For my current catalogue – No 189 – which contains a good deal of suffrage material – as well as general books and ephemera by and about women – see here.
Most of the previous items that I have described in the daily ‘Countdown to the Release of the Film “Suffragette”‘ posts over the past month have already been sold – but for this final week I shall describe items that are currently for sale.
This is a stereoscope photograph of ‘The Empire Car’ – one of the elements of the ‘Pageant of Empire’ that was included in the procession staged by the suffrage societies on 17 June 1911 to mark the Coronation of George V.

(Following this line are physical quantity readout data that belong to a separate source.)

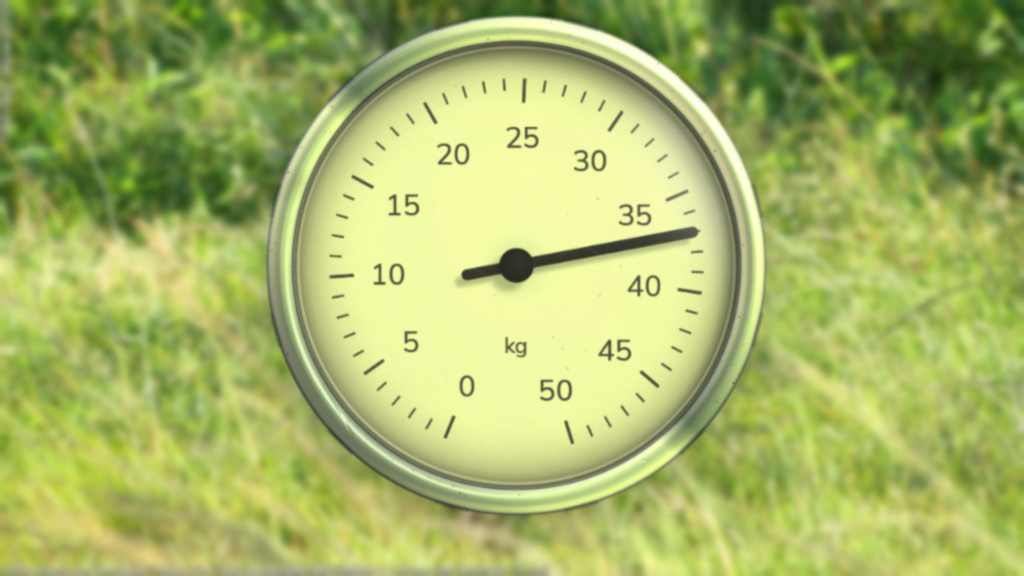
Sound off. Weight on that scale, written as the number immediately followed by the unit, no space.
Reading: 37kg
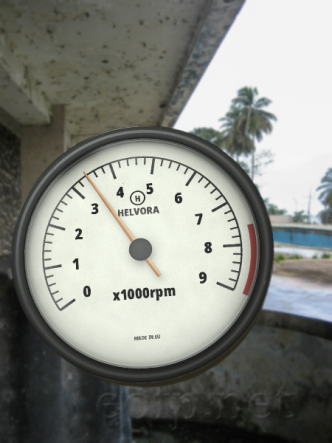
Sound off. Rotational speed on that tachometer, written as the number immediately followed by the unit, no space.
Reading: 3400rpm
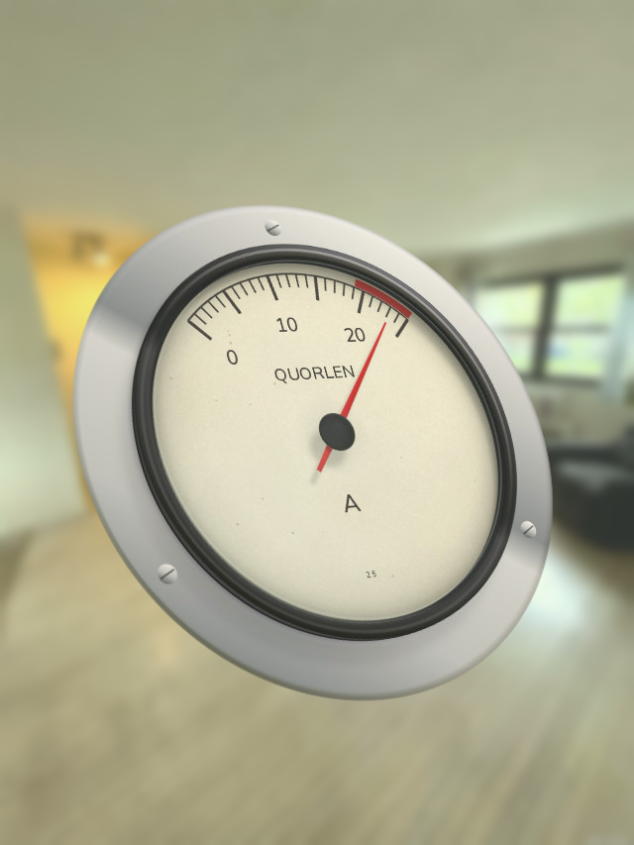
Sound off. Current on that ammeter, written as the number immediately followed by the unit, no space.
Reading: 23A
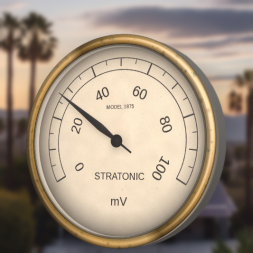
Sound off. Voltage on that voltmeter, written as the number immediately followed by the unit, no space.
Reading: 27.5mV
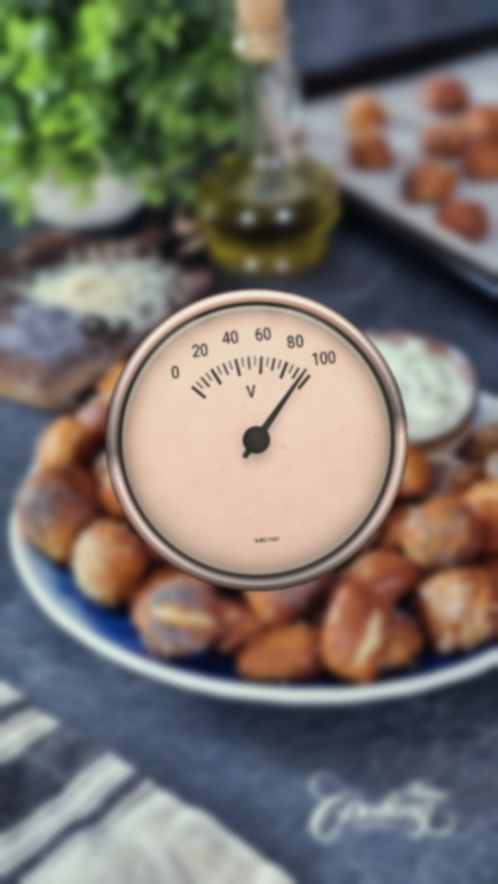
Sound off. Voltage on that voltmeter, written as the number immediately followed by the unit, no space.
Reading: 95V
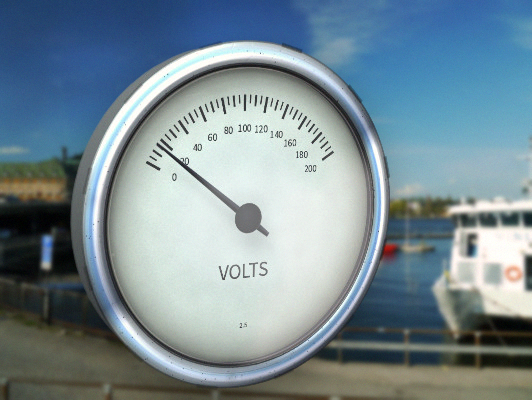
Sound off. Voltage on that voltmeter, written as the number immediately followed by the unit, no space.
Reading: 15V
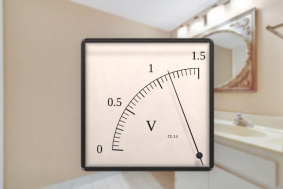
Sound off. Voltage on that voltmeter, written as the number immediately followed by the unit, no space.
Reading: 1.15V
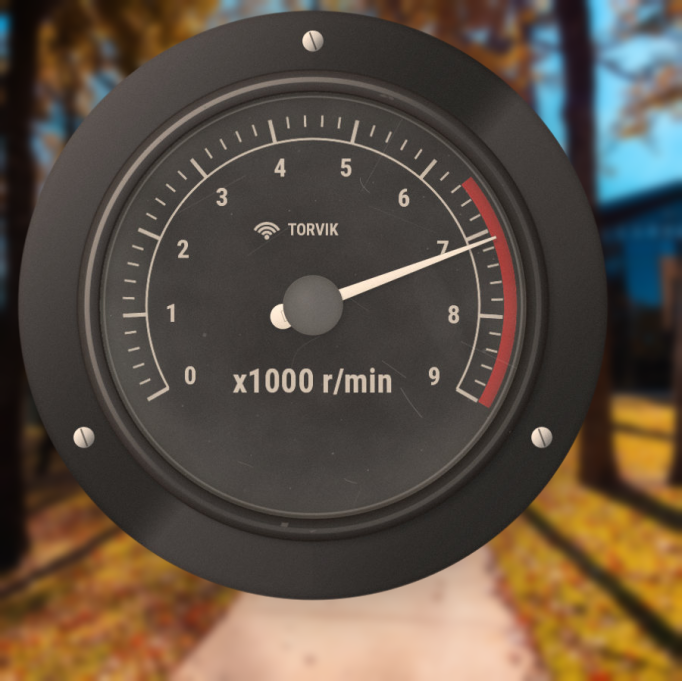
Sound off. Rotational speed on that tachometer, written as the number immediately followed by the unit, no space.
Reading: 7100rpm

To stage the procession the Women’s Social and Political Union, the Women’s Freedom League and the National Union of Women’s Suffrage Societies worked together, alongside a wide range of smaller societies – bringing together militants and constitutionalists in one grand, consciousness-raising display.
This particular image is interesting, for with the imminent release of ‘Suffragette’ there has been a minor flurry on Twitter deprecating the lack of inclusion of women of colour in the film and particularly citing a couple of images, such as this, as evidence that supporters of the movement did include women from India.
That is true. However the handful of wealthy, aristocratic Indian ladies who were supporters lived lives far removed from that of Maud, the East End laundry worker whose story is central to the film, and there is no plausible reason why their paths should have overlapped.
Indeed, there are thousands of women – including all the members of the NUWSS – whose stories do not feature in the film. This in no way detracts from the engrossing story of Maud Watts, whose fictional life makes explicit to us just why it was that women did need the vote.